Use log-evidence and the values you calculated in A, B.5, and B. 8 to calculate the log marginal likelihood for the observed letter if typed by typist one:

lnP(O=typed.14.txt | D=16.txt,L={ 4.txt,16.txt} ,T=1,I).
Using the same process, calculate the log marginal likelihood for the observed letter if typed by typist two:

lnP(O=typed.14.txt | D=4.txt,L={ 4.txt,16.txt} ,T=2,I).
How do the two log (marginal) likelihoods compare? Even when you don't know the original text, might you able to establish who typed it?

D. Restorative Sequential Inference

Rather than marginalize the true text C, how can we predict it?

Use count-errors-file to determine how many errors are in the first typists' rendition of letter 8.
Use most-likely-sequence with the same models you used for C.1 to produce the best prediction for letter 8:

arg
max
c
P(C=c | O=8.txt,D=16.txt,L={ 4.txt,16.txt} ,T=1,I).
Use count-errors-list to determine how many errors are there in the restored version of the file you just calculated. Dissatisfied? The homework will help resolve your concerns.
For now, assuage your concerns by using most-likely-sequence to restore letter 8 as if typist two had transcribed it:

arg
max
c
P(C=c | O=8.txt,D=4.txt,L={ 4.txt,16.txt} ,T=2,I).
How many errors are in the new restoration from D.4? (Do you feel any better about D.3 now?)

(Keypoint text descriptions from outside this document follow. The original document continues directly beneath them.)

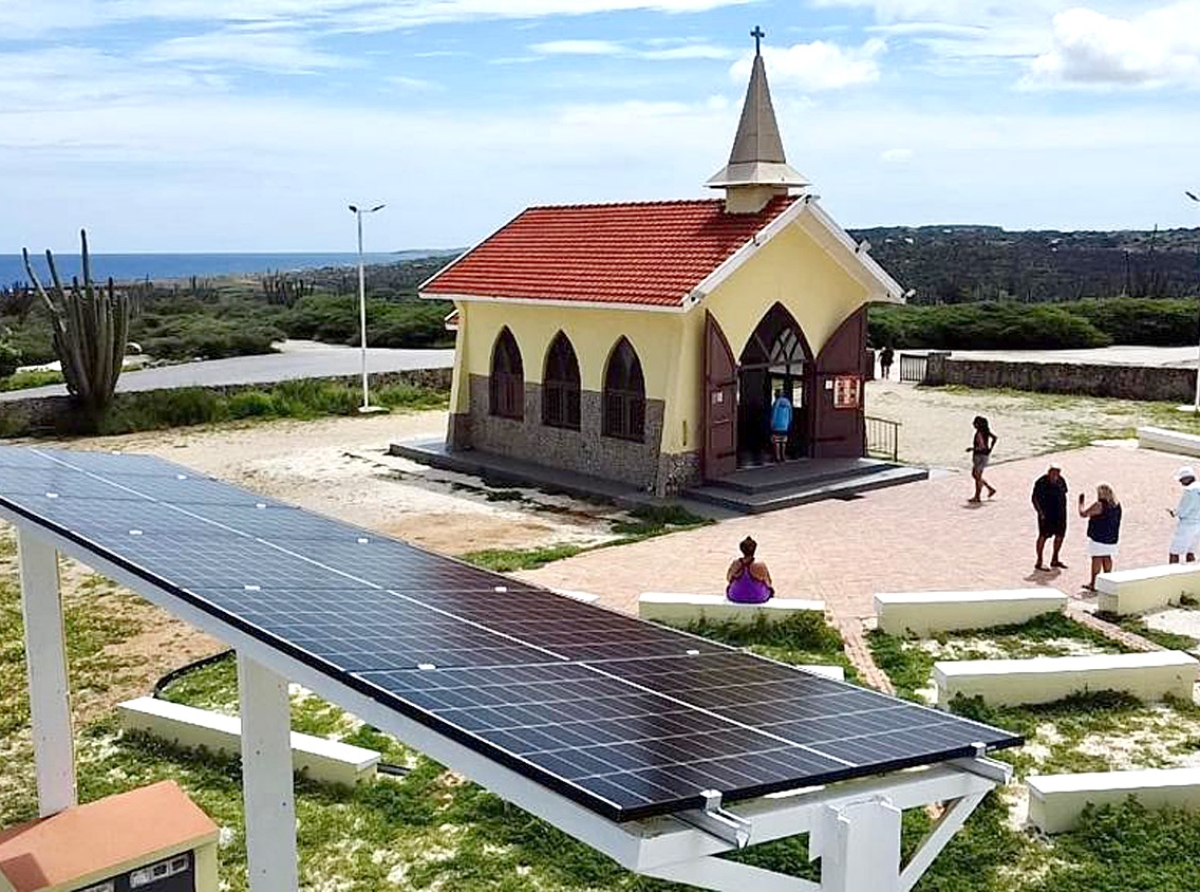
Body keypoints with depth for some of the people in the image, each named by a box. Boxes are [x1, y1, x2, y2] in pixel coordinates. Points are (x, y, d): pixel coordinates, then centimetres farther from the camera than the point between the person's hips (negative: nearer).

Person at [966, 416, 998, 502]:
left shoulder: (979, 433, -23)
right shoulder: (986, 431, 5)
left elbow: (982, 447, -30)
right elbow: (995, 438, 13)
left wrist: (972, 449, -19)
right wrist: (990, 449, 14)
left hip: (981, 456, -10)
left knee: (978, 476, 1)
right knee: (974, 474, 20)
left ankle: (977, 497, 11)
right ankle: (991, 489, 25)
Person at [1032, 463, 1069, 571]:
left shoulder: (1061, 481, 3)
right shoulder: (1041, 482, -15)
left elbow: (1063, 494, 16)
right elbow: (1035, 498, -11)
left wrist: (1063, 510, 11)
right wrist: (1040, 512, -16)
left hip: (1059, 513, 7)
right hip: (1046, 514, -7)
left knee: (1060, 535, 12)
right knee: (1043, 535, -4)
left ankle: (1054, 560, 28)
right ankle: (1039, 562, 5)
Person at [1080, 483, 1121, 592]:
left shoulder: (1099, 505, -17)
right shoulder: (1117, 505, 6)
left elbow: (1083, 513, -11)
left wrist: (1081, 502, 5)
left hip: (1098, 537, -7)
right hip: (1112, 538, 7)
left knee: (1097, 559, -3)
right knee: (1107, 559, 15)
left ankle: (1093, 584, 0)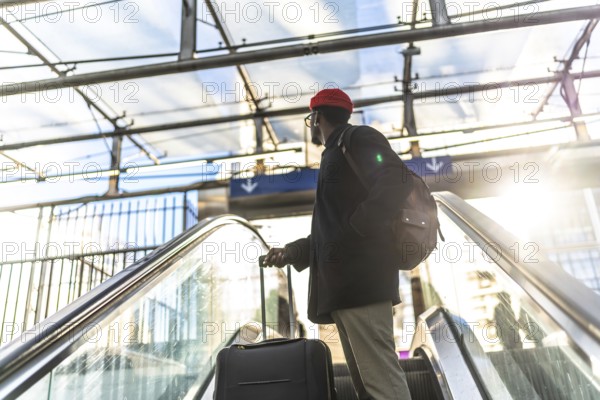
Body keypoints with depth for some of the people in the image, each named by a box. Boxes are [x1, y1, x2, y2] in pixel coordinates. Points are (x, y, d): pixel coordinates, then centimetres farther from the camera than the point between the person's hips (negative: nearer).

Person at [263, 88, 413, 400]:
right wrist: (293, 251, 21)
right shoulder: (336, 154, 29)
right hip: (343, 284, 10)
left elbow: (397, 182, -15)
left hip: (360, 278, -10)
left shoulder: (360, 139, 3)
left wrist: (355, 229, -18)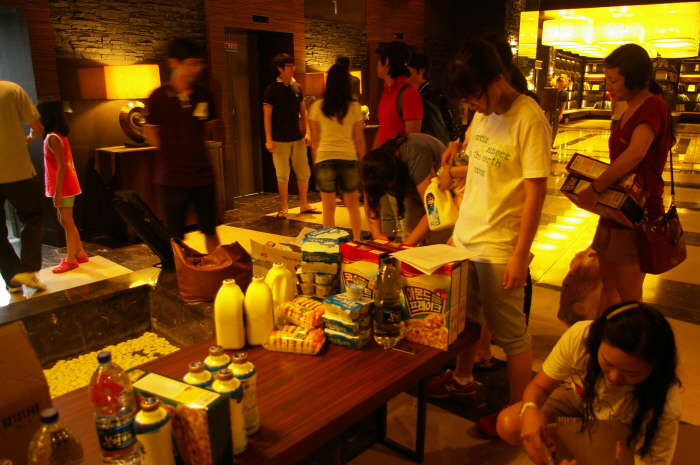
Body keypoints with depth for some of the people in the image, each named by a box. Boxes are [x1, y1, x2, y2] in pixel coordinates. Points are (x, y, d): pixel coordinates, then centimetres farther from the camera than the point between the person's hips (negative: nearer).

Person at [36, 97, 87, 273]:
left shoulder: (52, 138, -17)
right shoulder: (59, 135, 10)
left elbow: (61, 166, -21)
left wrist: (58, 192, -21)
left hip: (64, 187, -9)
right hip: (66, 186, 9)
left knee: (66, 221, -1)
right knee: (66, 221, 17)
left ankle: (70, 260, 9)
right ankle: (80, 253, 24)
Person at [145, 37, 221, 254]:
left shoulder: (204, 95, -1)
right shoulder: (159, 96, -8)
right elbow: (152, 133, 3)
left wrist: (191, 148, 6)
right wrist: (173, 154, 0)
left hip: (202, 174, 2)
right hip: (172, 177, -2)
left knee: (210, 231, 10)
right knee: (175, 237, 7)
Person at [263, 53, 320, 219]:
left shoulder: (297, 87, 6)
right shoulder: (271, 90, -7)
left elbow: (303, 111, 12)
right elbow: (267, 116, -8)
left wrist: (307, 132, 2)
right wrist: (268, 140, -13)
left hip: (297, 138, 5)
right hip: (280, 140, -4)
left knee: (304, 173, 9)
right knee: (283, 175, 2)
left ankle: (304, 204, 22)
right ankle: (284, 208, 13)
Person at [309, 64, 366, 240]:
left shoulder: (317, 106, 1)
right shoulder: (354, 107, 0)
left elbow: (314, 140, 4)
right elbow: (359, 139, 2)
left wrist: (315, 161, 15)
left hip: (324, 159, 0)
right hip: (348, 159, 0)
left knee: (329, 208, 7)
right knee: (353, 204, 18)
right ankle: (357, 241, 22)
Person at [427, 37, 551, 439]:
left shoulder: (529, 120, -15)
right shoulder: (482, 116, 7)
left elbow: (536, 192, -16)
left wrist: (520, 256, -17)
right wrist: (458, 229, 15)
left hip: (501, 248, -7)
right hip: (466, 237, 7)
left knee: (511, 333, 6)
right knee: (465, 315, 21)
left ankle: (518, 409, 24)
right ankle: (463, 379, 42)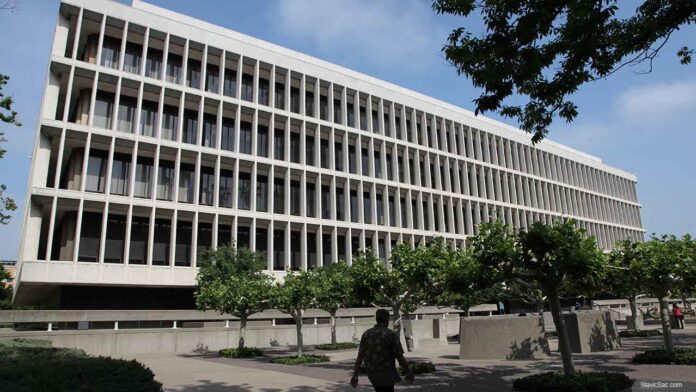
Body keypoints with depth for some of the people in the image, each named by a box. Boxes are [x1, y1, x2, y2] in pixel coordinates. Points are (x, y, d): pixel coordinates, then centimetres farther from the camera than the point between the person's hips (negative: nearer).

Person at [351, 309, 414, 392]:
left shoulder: (366, 334, -1)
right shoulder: (391, 335, -15)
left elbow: (360, 356, 1)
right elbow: (400, 357, -14)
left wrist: (355, 375, 5)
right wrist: (409, 372, 0)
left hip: (372, 374, 5)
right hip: (386, 375, -5)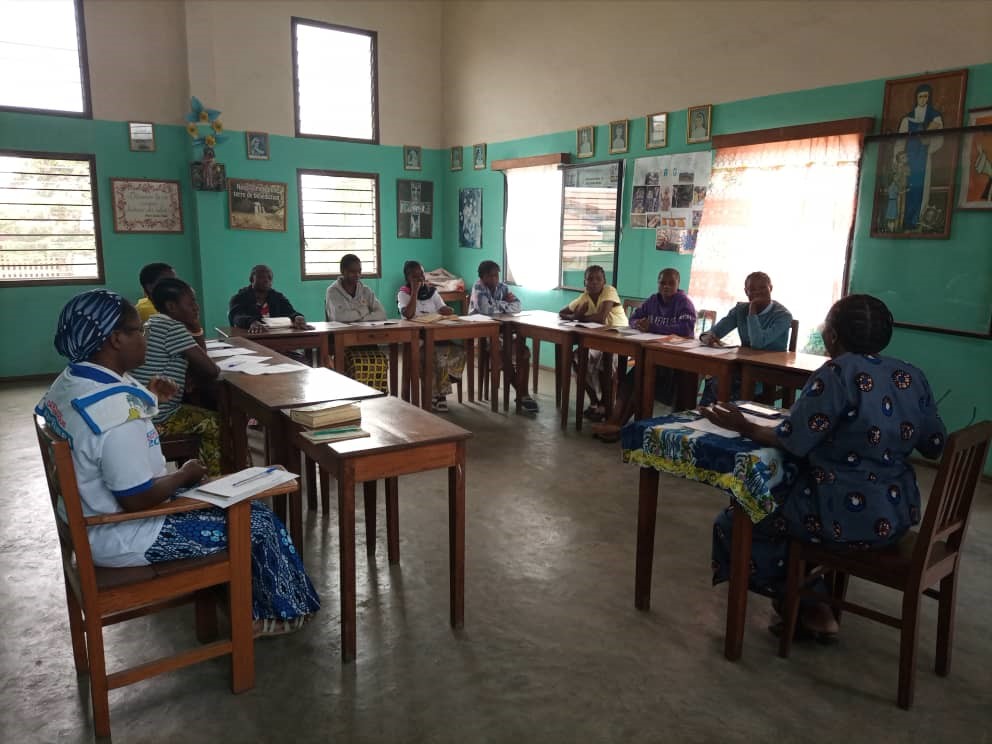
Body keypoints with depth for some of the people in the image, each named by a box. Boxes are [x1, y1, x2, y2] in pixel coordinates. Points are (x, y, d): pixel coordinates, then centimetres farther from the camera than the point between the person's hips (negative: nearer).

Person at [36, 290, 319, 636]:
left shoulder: (69, 382, -1)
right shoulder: (117, 408, -33)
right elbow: (138, 499, -29)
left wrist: (146, 400, 9)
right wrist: (185, 475, -12)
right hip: (121, 538, -10)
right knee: (259, 521, 2)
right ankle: (277, 613, 23)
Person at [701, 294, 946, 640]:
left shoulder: (837, 373, -19)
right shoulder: (913, 376, 2)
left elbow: (791, 442, -20)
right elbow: (936, 445, 9)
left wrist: (744, 427, -4)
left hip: (850, 517, -8)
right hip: (898, 513, 8)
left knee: (735, 521, 9)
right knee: (775, 490, 29)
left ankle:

Once again, aside from some thinking about the overall task of organizing your computational analysis, you should now be ready to complete a report comparing the two typists their unattributed letters lacking the originals. You may begin working on the analysis homework.

This work is licensed under a Creative Commons Attribution-Noncommercial-Share Alike 4.0 International License.

Footnotes:

¹If you initialized the structure with a 1 to use the rule of succession, then each character's frequency will be overrepresented in your count, making the marginal distribution a little more uniform than it might otherwise be. As you'll see later, that "smoothing" may actually be an advantage. For now, simply note that we've broken the rules a bit, but we will tolerate that to make our programming just a bit easier.